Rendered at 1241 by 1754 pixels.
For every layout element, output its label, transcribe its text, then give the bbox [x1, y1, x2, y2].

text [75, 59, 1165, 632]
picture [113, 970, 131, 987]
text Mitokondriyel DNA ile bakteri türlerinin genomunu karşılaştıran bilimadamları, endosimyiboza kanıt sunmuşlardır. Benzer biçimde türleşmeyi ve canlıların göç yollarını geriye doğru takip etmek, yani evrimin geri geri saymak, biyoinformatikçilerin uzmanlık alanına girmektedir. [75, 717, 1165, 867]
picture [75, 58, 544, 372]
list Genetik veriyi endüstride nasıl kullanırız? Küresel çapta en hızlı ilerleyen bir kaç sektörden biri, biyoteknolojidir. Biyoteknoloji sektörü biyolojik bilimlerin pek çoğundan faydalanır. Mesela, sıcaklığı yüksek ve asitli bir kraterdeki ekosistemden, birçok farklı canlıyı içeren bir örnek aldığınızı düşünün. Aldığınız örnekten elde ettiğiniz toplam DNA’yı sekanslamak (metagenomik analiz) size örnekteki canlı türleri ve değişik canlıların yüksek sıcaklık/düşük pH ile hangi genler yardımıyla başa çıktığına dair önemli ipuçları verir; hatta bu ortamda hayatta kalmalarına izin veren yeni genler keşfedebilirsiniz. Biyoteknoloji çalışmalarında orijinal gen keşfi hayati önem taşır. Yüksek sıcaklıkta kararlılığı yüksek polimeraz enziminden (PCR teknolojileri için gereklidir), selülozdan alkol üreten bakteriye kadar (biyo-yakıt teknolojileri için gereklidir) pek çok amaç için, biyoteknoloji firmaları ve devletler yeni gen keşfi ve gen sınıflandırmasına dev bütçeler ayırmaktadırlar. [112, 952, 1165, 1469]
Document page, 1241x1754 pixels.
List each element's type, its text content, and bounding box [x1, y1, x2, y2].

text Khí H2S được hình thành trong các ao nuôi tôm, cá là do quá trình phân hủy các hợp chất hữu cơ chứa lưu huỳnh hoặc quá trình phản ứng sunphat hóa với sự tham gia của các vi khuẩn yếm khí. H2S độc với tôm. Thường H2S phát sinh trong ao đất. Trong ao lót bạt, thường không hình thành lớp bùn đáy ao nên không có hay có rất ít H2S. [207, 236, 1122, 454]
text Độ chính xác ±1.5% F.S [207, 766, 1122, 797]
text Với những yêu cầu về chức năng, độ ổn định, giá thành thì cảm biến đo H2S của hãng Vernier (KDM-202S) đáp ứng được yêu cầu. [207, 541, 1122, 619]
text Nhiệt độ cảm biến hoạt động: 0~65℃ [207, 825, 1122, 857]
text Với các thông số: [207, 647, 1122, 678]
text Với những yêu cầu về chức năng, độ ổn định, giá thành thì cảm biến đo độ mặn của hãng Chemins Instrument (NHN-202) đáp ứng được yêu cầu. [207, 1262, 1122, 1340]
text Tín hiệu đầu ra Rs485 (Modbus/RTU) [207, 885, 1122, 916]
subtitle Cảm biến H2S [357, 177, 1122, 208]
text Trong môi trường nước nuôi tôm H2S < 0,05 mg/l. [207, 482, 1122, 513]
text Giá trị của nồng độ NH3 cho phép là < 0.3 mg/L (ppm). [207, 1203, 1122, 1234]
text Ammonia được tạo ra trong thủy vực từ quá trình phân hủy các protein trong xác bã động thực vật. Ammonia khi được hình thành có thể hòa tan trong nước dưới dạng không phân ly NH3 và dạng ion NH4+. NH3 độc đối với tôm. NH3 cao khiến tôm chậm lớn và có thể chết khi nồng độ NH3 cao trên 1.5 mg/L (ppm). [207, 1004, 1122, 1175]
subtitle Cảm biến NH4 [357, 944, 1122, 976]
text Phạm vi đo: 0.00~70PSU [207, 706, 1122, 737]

_INSTRUCTIONS TO FOLLOW_. Copy every line of the records above, starting with the first, up to and including the line containing "For every layout".

_PROBLEM SOLUTION_.
Rendered at 1241 by 1754 pixels.
For every layout element, output its label, transcribe its text, then give the bbox [x1, y1, x2, y2].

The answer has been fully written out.